Resembling a cresting wave, the Warp delivers a trifecta of uses to the people of Ludian: a stepped roadside market, an undulating lookout point and a shaded respite. In this mostly Muslim town in Yunnan, China, which has been rocked by earthquakes in recent years, the 130-square-metre structure helps to buttress community togetherness while establishing an architecturally striking landmark.

Constructed from wooden planks, its sine-curved shape mimics the mountainous landscape as it swoops down to almost meet the ground at its centre, then rises up again on either side. On one end, it soars like a sail, inviting locals to find shade beneath its trussed underside. Meanwhile, the concrete risers at its base provide an area for selling fresh produce, potentially animating it with commercial activity.

The project was funded by the Gallant Ho Experiential Learning Fund and a student project grant, after the region was hit by a major earthquake in September 2012, leaving many residents with nowhere to live, except tents, for almost a year. Architects Olivier Ottevaere and John Lin designed the Warp, along with their first-year architecture students at the University of Hong Kong.

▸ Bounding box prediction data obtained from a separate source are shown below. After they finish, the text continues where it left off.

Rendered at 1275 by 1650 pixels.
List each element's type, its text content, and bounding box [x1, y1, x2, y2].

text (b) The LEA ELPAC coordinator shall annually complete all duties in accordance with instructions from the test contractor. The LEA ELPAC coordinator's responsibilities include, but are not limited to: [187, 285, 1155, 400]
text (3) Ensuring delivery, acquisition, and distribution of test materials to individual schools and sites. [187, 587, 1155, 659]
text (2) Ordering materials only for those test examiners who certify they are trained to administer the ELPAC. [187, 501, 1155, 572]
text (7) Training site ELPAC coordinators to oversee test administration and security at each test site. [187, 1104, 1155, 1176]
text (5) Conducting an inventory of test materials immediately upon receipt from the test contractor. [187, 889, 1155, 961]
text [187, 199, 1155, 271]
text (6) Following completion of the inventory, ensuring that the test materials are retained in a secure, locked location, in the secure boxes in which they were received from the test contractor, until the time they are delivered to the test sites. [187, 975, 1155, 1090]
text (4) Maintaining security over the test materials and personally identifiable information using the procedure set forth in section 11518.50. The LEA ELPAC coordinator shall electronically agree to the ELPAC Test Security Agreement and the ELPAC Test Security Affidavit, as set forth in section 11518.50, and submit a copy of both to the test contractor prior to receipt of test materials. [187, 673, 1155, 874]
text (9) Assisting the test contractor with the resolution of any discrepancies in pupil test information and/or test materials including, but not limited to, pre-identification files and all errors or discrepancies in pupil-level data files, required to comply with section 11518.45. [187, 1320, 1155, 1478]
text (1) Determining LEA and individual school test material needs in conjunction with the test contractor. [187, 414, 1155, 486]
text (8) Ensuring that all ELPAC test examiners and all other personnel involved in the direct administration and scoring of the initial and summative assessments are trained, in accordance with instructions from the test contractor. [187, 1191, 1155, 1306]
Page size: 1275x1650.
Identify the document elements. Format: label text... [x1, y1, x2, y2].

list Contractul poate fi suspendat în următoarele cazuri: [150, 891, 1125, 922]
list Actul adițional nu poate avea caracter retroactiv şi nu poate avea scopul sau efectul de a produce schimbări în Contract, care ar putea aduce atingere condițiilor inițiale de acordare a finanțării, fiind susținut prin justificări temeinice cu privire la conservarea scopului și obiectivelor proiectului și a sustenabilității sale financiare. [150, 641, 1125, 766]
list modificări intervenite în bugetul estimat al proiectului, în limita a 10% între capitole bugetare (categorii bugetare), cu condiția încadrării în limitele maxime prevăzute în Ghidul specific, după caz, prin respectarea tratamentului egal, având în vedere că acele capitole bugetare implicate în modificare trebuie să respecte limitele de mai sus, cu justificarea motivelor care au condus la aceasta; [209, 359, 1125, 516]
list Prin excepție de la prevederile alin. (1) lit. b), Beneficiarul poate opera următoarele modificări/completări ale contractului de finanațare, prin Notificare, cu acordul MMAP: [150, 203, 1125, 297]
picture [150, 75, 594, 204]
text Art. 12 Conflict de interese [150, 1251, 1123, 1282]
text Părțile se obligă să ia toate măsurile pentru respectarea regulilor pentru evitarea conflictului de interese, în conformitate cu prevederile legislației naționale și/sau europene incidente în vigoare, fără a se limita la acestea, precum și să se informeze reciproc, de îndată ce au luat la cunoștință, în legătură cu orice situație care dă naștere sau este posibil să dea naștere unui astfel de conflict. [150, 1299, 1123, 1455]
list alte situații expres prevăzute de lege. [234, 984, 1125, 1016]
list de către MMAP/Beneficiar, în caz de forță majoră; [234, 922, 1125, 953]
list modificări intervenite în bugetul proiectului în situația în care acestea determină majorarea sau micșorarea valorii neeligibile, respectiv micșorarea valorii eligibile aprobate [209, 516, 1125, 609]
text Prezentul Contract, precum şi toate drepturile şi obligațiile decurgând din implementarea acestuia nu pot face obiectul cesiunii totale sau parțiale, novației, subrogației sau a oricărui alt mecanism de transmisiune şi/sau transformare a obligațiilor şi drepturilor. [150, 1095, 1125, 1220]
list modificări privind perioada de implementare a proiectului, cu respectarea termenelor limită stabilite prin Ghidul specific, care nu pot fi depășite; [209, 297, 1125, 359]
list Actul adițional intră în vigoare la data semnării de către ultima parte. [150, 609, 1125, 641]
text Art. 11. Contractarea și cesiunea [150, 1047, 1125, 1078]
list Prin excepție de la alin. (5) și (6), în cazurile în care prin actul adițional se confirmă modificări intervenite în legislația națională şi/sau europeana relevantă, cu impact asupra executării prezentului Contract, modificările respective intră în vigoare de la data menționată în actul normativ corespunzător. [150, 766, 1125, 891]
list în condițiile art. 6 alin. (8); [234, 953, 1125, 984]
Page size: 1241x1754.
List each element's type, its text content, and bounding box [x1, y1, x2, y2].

It marks the third and final instalment in their series of Yunnan projects, which pack a multiplicity of functions into small, low-cost timber structures. One of the first to go up, the Pinch, houses a library and a community centre, while the Sweep acts as both observation deck and kids’ play area. “Collectively,” the architects say, “the series explores the activities of buying and selling, bridging, resting, viewing, eating, reading and playing.” For a town that has lost so much, these buildings restore core social activities that prop up community life.